Now that I have a working crash and a reduced file, I attempted to see if I would be able to hijack execution.

Looking at the output generated from the crash, we can see that the program is terminated due to buffer overflow detection.

root@mern:~/mpack-1.6# munpack ~/final.eml  
*** buffer overflow detected ***: terminated  
Aborted (core dumped)

It seems that some sort of protection is preventing this overflow from being useful, and looking at the GDB output of this crash gives us a hint.

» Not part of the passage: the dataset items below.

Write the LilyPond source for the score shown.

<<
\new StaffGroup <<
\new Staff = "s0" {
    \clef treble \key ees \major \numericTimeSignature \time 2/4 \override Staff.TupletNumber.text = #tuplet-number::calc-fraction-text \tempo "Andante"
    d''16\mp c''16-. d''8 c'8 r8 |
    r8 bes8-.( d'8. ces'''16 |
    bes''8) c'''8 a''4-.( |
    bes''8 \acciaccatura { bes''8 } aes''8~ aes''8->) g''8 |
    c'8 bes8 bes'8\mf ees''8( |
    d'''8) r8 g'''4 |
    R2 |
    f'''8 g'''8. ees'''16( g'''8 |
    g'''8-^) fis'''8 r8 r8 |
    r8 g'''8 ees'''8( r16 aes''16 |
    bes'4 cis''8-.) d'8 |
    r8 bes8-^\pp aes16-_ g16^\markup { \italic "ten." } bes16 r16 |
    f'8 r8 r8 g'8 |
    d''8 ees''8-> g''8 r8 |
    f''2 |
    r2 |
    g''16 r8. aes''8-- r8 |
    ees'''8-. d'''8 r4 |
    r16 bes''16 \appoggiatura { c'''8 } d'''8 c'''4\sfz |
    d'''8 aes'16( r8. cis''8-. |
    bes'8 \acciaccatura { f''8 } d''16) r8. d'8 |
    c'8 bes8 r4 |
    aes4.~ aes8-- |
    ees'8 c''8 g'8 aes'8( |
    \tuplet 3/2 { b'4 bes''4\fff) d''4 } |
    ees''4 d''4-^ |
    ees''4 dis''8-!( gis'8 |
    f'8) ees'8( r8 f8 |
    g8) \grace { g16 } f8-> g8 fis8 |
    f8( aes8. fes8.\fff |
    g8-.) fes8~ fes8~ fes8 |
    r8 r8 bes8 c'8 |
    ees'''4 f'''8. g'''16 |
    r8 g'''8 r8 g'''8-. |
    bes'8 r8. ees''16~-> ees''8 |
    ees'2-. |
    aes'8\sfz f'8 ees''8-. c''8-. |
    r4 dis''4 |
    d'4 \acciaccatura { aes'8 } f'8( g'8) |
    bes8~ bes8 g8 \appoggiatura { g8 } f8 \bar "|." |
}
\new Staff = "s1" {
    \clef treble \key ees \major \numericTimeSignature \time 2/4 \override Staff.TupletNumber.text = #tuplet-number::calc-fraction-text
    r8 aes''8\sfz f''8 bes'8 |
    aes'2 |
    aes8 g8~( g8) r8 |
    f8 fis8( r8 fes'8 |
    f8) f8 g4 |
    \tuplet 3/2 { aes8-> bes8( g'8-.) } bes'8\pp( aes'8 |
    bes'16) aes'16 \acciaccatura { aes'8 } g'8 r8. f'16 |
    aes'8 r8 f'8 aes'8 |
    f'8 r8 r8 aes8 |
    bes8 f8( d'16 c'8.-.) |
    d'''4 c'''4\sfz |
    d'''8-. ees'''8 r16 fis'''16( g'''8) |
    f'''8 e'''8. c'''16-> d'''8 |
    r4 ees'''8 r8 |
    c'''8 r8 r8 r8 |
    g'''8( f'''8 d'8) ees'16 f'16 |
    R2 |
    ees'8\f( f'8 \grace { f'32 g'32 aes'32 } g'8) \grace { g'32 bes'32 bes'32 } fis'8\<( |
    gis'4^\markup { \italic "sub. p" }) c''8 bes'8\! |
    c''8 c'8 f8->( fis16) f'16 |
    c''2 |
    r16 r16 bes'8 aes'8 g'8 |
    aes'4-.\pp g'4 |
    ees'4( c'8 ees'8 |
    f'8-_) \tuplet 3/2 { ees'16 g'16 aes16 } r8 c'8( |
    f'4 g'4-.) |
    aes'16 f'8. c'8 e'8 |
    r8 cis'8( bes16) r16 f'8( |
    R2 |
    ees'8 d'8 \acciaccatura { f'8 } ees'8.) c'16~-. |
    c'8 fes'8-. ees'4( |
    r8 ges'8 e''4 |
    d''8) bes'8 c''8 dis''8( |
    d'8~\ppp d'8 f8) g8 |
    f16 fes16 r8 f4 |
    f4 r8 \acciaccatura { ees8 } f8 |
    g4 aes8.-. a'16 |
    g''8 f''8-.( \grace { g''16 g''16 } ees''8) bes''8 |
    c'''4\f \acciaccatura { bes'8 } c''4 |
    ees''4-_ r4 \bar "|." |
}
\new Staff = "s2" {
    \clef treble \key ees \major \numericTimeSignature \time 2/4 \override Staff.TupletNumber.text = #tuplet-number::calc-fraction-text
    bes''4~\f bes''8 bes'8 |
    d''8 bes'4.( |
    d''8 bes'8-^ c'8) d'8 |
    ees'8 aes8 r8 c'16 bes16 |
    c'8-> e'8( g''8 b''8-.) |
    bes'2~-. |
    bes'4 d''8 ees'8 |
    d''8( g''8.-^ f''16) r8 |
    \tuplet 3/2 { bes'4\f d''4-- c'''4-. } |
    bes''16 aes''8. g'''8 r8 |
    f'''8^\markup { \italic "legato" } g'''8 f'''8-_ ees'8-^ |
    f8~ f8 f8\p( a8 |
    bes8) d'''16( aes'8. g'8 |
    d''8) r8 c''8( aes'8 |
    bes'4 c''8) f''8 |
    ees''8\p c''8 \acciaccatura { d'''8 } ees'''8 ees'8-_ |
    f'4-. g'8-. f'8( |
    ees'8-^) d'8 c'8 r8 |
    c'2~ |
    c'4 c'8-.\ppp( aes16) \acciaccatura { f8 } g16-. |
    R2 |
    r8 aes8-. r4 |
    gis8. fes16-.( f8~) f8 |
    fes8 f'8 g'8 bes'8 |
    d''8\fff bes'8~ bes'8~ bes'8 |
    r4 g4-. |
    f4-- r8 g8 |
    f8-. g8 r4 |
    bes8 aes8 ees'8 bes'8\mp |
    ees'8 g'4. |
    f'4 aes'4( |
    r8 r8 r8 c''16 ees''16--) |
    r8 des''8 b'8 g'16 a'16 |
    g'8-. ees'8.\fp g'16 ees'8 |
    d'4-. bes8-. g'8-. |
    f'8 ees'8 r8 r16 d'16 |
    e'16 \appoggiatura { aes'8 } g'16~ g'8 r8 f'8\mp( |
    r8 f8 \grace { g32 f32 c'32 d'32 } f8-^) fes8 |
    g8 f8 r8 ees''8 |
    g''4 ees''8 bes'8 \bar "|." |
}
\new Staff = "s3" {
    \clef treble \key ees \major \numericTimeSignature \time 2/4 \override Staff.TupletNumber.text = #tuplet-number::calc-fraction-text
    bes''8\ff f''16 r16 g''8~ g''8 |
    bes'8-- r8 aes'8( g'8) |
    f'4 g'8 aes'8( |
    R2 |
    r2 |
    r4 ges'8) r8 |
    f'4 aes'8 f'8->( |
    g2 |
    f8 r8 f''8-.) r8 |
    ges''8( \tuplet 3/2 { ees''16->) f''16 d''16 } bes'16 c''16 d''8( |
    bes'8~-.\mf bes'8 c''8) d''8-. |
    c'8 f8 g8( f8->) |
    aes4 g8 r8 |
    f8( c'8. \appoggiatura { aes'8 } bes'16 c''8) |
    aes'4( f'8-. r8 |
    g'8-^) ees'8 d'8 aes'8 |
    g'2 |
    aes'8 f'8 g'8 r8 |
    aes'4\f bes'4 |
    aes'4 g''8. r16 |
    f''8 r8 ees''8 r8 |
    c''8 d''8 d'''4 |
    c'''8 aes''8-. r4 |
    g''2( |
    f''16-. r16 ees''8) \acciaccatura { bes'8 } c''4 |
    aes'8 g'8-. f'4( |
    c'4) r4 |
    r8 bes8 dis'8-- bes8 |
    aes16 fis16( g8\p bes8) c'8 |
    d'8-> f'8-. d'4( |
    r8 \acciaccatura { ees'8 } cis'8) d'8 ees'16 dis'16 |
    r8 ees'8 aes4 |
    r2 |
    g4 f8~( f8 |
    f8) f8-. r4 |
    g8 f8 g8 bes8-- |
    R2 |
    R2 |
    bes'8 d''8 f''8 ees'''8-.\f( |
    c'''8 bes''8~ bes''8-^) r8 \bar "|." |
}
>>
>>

/images/0_tewNjp2mCnC66JVd.png

We can see in the above output that sprintf actually calls another function __sprintf_chk which eventually calls _IO_str_chk_overflow. I decided to look into these functions to see if I could get an idea of what is going on here.

The documentation indicates the following about __sprintf_chk

“The interface __sprintf_chk() shall function in the same way as the interface sprintf(), except that __sprintf_chk() shall check for stack overflow before computing a result, depending on the value of the flag parameter. If an overflow is anticipated, the function shall abort and the program calling it shall exit.”

Based on this description, I decided to take a look at this crash after disabling some of the stack protections. I recompiled munpack adding the following compiler flags:

-fno-stack-protector -D_FORTIFY_SOURCE=0

Initially the file I was using to crash munpack did not cause a crash after disabling these protections, but after increasing the file name size in the file, I was able to overwrite enough of the stack to overwrite multiple registers, including $rip.

/images/0_Ak1q4gHiN2PekzJD.png

Unfortunately, I was unable to completely hijack execution through this overflow as munpack performs some sanitation on the filename before attempting to write it. I have to imagine there are ways to utilize this overflow to hijack execution, but I was unable to figure it out for myself.

Points

File Size: 4096–158 = 3938

Writeup: 3938 + 1024 = 4962

Total: 4962

Conclusion

While the other examples of entries I have seen are more interesting than my findings, I was still happy to participate in this challenge and definitely learned a few things along the way.